The result is very strange. It's saying that South Korea has the most number of websites with the header and yet I don't see ANY search result in Korean. No writeup or whatsoever. Wonder what those websites would be.
Flying by the seat of my pants, this page of information has details which we can guess at - 27,799 are South Korea, 27,690 are Korea Telecom (so close that I'll say it's a 1-to-1 match). Wikipedia tells me as of 2015, KT ran more than 140,000 Wifi hotspots.[1]
Further down the info, we see 28,587 (almost the same number as above) HTTP titles are "Gargoyle Router Management Utility" - which is an opensource variant of the OpenWRT world which patches the code to include the Clacks header.[2]
I'm going to conclude that there's a direct correlation in this data (it all being one and the same endpoint/device pattern) and that 30,000 KT Wifi hotspots across South Korea have their management UI open on the public interface and not locked to the internal network or a VPN, etc. running this Gargoyle patch.
And how representative are publicly accessible redis/valkey instances for redis/valkey usage in general?
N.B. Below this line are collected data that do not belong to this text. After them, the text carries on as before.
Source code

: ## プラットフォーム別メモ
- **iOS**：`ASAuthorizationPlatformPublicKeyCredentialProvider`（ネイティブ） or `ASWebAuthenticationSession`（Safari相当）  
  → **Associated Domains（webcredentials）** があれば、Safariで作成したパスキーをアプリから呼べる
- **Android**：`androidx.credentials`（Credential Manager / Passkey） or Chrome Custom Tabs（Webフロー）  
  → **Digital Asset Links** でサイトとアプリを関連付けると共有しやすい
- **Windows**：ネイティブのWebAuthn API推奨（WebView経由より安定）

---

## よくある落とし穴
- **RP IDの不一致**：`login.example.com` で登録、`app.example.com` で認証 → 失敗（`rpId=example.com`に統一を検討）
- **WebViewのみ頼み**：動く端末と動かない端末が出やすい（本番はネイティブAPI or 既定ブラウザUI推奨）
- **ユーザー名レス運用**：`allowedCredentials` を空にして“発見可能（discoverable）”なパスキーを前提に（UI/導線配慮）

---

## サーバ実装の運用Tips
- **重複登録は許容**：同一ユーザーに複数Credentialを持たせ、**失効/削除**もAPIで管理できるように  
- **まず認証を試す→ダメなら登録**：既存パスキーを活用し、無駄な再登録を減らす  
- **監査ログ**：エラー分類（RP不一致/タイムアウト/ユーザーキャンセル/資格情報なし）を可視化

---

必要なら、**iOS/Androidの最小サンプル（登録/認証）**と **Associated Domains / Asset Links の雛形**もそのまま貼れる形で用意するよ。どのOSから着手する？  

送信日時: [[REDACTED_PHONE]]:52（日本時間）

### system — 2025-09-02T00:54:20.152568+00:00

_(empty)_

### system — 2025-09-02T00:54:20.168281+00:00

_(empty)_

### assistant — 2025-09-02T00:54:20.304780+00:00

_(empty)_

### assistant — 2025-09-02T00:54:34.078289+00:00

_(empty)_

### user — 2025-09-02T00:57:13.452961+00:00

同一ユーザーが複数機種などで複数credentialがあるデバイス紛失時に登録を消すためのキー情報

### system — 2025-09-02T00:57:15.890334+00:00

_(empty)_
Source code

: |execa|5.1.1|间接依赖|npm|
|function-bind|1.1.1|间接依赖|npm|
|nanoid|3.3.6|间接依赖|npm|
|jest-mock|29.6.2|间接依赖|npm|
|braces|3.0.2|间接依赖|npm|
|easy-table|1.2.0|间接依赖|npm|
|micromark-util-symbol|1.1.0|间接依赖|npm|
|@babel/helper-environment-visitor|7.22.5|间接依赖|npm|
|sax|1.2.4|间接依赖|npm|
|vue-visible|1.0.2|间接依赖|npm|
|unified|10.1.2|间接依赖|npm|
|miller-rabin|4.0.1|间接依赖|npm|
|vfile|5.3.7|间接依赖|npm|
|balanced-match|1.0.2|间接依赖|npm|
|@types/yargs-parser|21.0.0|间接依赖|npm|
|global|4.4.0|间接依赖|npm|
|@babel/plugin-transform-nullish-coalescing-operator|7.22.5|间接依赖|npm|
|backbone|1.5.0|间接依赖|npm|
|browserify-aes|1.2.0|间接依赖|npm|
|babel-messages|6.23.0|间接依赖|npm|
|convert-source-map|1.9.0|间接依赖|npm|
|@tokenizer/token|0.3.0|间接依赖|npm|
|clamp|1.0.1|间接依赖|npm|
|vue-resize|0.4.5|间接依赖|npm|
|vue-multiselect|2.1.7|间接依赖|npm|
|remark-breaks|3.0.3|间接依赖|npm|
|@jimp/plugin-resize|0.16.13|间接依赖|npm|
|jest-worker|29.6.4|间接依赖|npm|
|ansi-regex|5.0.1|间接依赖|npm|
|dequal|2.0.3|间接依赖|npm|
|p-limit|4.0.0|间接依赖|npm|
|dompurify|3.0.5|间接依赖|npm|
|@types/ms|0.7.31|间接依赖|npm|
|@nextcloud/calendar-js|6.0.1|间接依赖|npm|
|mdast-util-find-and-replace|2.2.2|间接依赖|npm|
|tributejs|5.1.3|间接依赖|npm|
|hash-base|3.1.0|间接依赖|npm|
And can shodan even differentiate Redis from a Valkey instance setup in a backwards-compatible way without being able to authenticate?
In absolute numbers probably not highly representative but the relative numbers are meaningful to measure adoption. And no, it requires the user to disable authentication in order to get the service details to differentiate between Redis and Valkey. But again, you can compare unauthenticated Redis to unauthenticated Valkey to see how the percentages are changing over time.
We developed "geodns" for situations where you want to do DNS lookups from different regions around the world. For example, ycombinator.com returns different IPs depending on your location:
$ geodns ycombinator.com
108.156.133.117 Singapore
108.156.133.21 Singapore
108.156.133.25 Singapore
108.156.133.59 Singapore
108.156.39.26 London
108.156.39.61 London
108.156.39.62 London
108.156.39.64 London
13.32.27.123 Frankfurt am Main
13.32.27.47 Frankfurt am Main
13.32.27.51 Frankfurt am Main
13.32.27.80 Frankfurt am Main
13.35.93.12 Clifton
13.35.93.14 Clifton
13.35.93.46 Clifton
13.35.93.47 Clifton
18.239.94.100 Amsterdam
18.239.94.114 Amsterdam
18.239.94.33 Amsterdam
18.239.94.79 Amsterdam
99.86.20.42 Doddaballapura
99.86.20.54 Doddaballapura
99.86.20.64 Doddaballapura
99.86.20.96 Doddaballapura
Is that because it's behind cloudflare? I'm pretty sure it still runs primarily on a single server in a Colo (i.e. except in times of hardware failure or other physical realities).
It's also possible to get a copy of HN from Cloudflare in addition to M5. I keep historical DNS data and can confirm there are Cloudlfare IPs that continue to work.
whois is returning AWS and I don't see any of the normal cloudfront headers, but I do see a server header of nginx. So it doesn't look like cloudflare to me, I'd guess they're just running some ec2 instances with nginx configured to give the exact behaviour they need (as I recall they return cached pages to non logged in users, which is why you can sometimes log out and get the page to load when they're having issues). I also see awsdns in their ns records, so it looks to be like they're just doing Geo-dns in route53 to route to the closest instance they're running.
- Want to distribute data to users that don't want to manage a server? A lot of people don't want to manage a server and don't need the best possible performance.
- Want to take data with you on a thumb drive and work with it offline? It's extremely convenient to be able to use SQLite for an app that has to work offline.
- Does the app mostly just read from the database and fit in memory? It's undervalued to just put the entire database into memory so you don't hit the disk and don't introduce network latency. For example, the following website does all enrichment with in-memory SQLite databases: https://shdn.io/analyze?target=ycombinator.com
At Shodan, we distribute versions of our datasets as SQLite and they're a popular way to consume the data without having to manage infrastructure.